What I want to leave you with today, what I want you to remember, hopefully remember from this talk, the main things that are annoying me about the performance of Ruby gems and the performance of Bundler is that all this stuff is static data. We know all this data in advance.
We know all of it. It's all there. Yet we're recalculating it at runtime and that really, really bothers me. Just down at my programmer core is like, I know this data. Why are we doing this twice? I sit there at my desk too. You can ask my wife. I go. Cats get scared.
So if you have data and you know it's static, don't recalculate it. You don't need to do that. Just use the static data. Use what's there. Take measurements. Take measurements of the things that you're using. Now I wouldn't have known, I would have totally expected that that bundle update case would be linear growth.
All the stuff that we were looking at previously would be linear growth and this one was not so I was very surprised. So you should take measurements of all those things so you can understand what's going on in your system. You should also be questioning your intuitions. Now I thought for sure, my intuition was that that would be linear time and it was not.

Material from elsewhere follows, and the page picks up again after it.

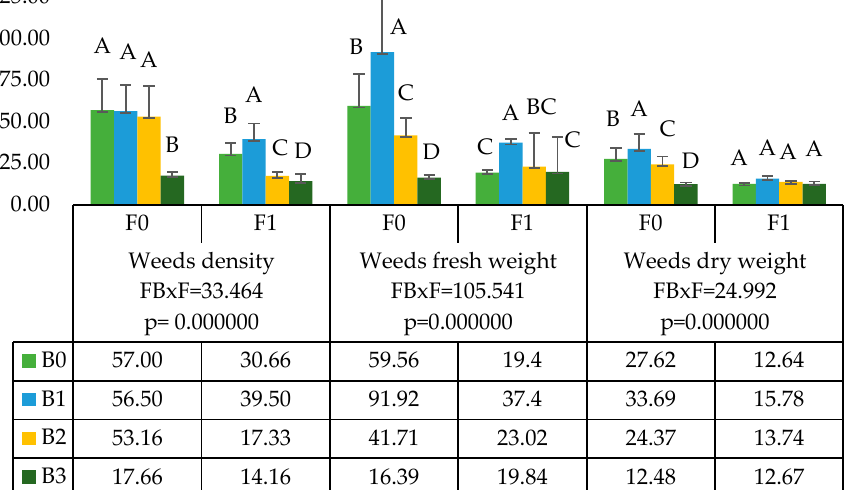
Table 6. Biochar and fertilization effects on weed density (m − 2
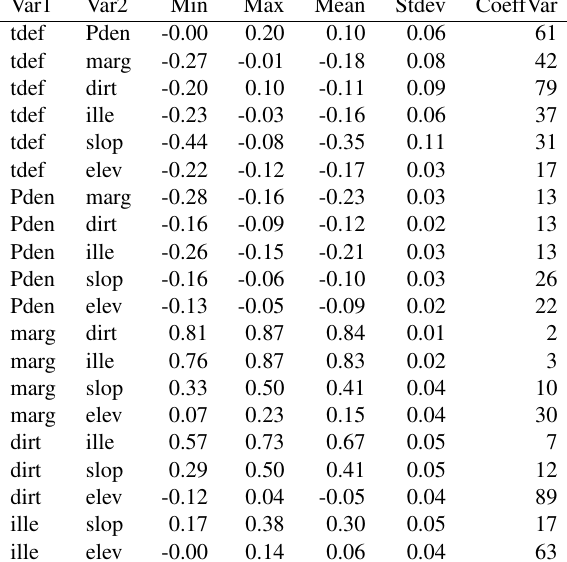
Table 6: Minimum, maximum, mean, standard deviation and co- efficient of variation of the values of the Pearson coefficient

It turned out I was wrong. Also it turns out that maybe that particular algorithm after speaking to some of the Bundler team is that maybe that algorithm has to be polynomial time and that my intuition is just wrong. Maybe I'm wrong. So you need to talk to the other people who are involved with that particular code that you're testing. So the last thing is I have stickers.
You should come say hello to me. If you want to ask me any questions about any of this stuff, I am happy to talk about it. I don't actually have long hair. This is what my stickers look like. Thank you very much. Thanks.